The normal membrane structures observed in the emp24Δ single mutant cells suggest that vesicle size alterations cannot explain the lax ER retention phenotype of p24 mutants (Elrod-Erickson and Kaiser, 1996). Instead, we hypothesized that reduced cargo occupancy in the mutant vesicles might create space that would allow for stochastic capture of ER resident proteins. The CLEM approach does not allow us to visualize cargo proteins within vesicles, so we turned to biochemical analyses to test this hypothesis. We first sought to rule out various indirect effects of a p24 deletion that might result in ER retention defects: (1) chaperone induction via the UPR could saturate ER retrieval (Belden and Barlowe, 2001); (2) ER resident chaperones could be exported from the ER while bound to misfolded clients, which might be expelled from the ER under stress (Satpute-Krishnan et al., 2014); (3) increased diffusional mobility of proteins in the ER lumen could promote access to ERES (Lai et al., 2010); and (4) altered Golgi–ER retrieval could increase secretion.

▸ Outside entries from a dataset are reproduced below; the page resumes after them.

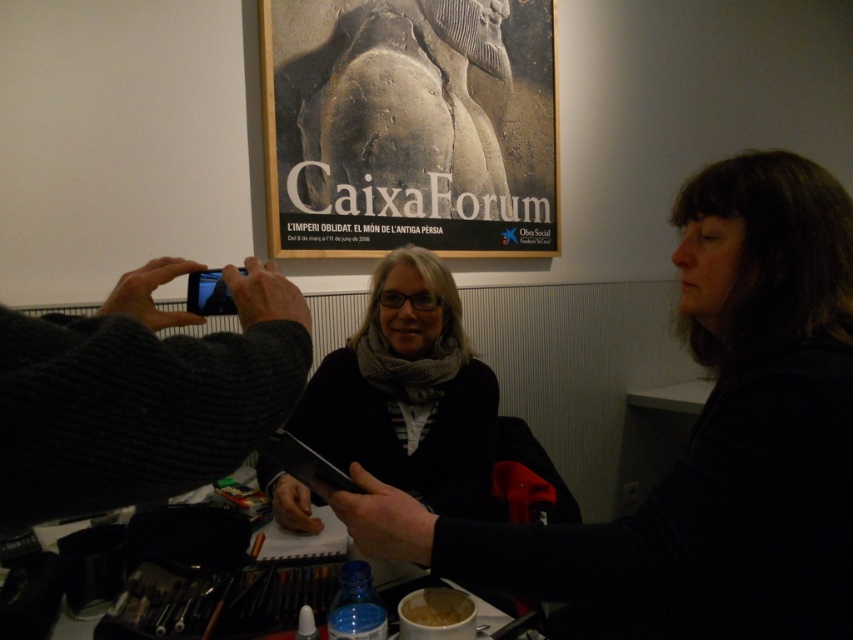
Question: Which of the following is the farthest from the observer?

Choices:
 (A) knitted dark gray sweater at left
 (B) wooden table at center

Answer: (B)

Question: Estimate the real-world distances between objects in this image. Which object is farther from the white matte coffee cup at center?

Choices:
 (A) knitted dark gray sweater at left
 (B) wooden table at center
 (C) matte black scarf at center
 (D) dark gray sweater at center

Answer: (C)

Question: From the image, what is the correct spatial relationship of knitted dark gray sweater at left in relation to white matte coffee cup at center?

Choices:
 (A) above
 (B) below

Answer: (A)

Question: Which point is closer to the camera?

Choices:
 (A) matte black scarf at center
 (B) knitted dark gray sweater at left
 (C) wooden table at center
 (D) dark gray sweater at center

Answer: (B)

Question: Where is knitted dark gray sweater at left located in relation to wooden table at center in the image?

Choices:
 (A) left
 (B) right

Answer: (B)

Question: Is dark gray sweater at center below knitted dark gray sweater at left?

Choices:
 (A) yes
 (B) no

Answer: (A)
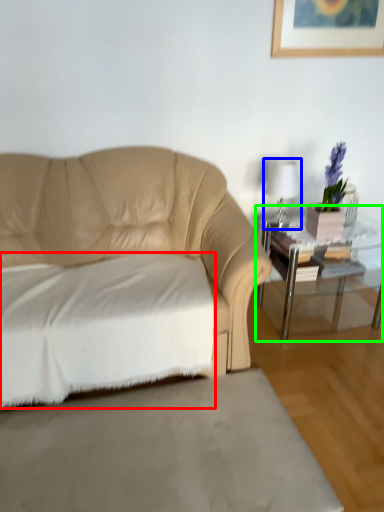
Question: Based on their relative distances, which object is nearer to sheet (highlighted by a red box)? Choose from table lamp (highlighted by a blue box) and table (highlighted by a green box).

Choices:
 (A) table lamp
 (B) table

Answer: (B)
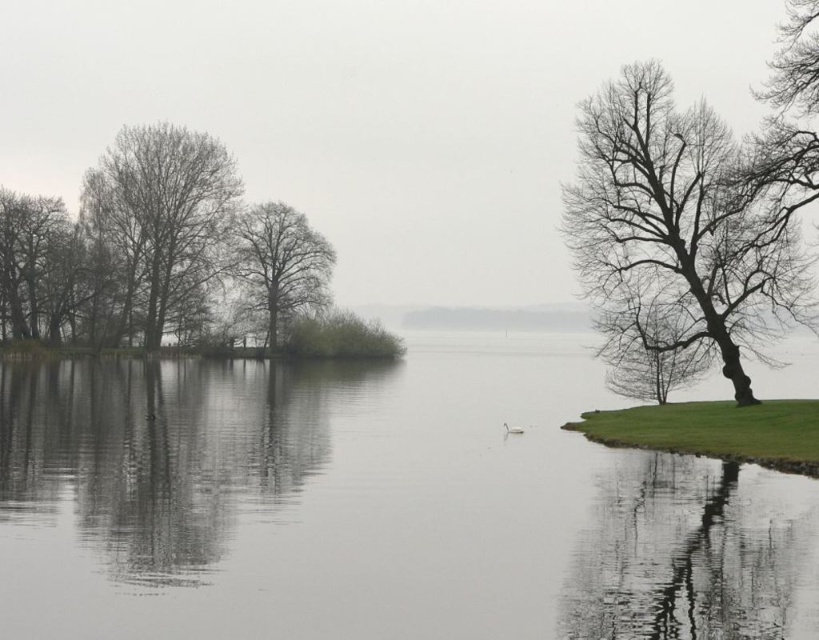
You are a bird looking for a place to perch. You see the bare wood trees at left and the bare wood tree at center. Which tree is closer to the grassy area on the right side?

The bare wood trees at left are closer to the grassy area on the right side because they are only 5.34 meters away from the bare wood tree at center, but the exact distance to the grassy area isn

You are an observer standing on the lakeside. You see the bare wood trees at left and the brown textured tree at left. Which one is taller?

The bare wood trees at left is taller than the brown textured tree at left according to the description provided.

ER retention defects in p24 mutant strains are not explained by ER stress-induced effects

We first tested UPR effects by deleting Hac1, the transcription factor responsible for UPR activation, in two relatively mild p24 mutants, erp1Δ and erp2Δ. In these backgrounds, robust secretion of the abundant ER lumenal HSP70, Kar2, was still observed in a colony immunoblot assay even when the UPR is abrogated (Fig. 3 A). Since deletion of EMP24 is inviable in the absence of the UPR (Copic et al., 2009), we sought an independent means to test UPR dependence in the emp24Δ strain. Abrogation of the UPR element within the KAR2 promoter yields a strain, upred-KAR2, in which KAR2 expression is uncoupled from ER stress (Hsu et al., 2012). We deleted EMP24 in this background and found no reduction in Kar2 secretion, confirming that Kar2 leakage in p24 mutant strains continues even when protein levels are not modulated by UPR induction (Fig. 3 B). We next tested whether Kar2 secretion in the emp24Δ strain results from its ER expulsion in complex with misfolded clients, which might be triggered by ER stress (Satpute-Krishnan et al., 2014). We deleted EMP24 in a kar2-1 mutant strain, in which client binding is abrogated (Kabani et al., 2003). This strain has a constitutive UPR and hence up-regulates Kar2 (Fig. 3 C, lysate). This condition leads to elevated Kar2 secretion in a WT background, but EMP24 deletion further enhanced Kar2 secretion, suggesting p24-driven release is independent of client interaction (Fig. 3 C).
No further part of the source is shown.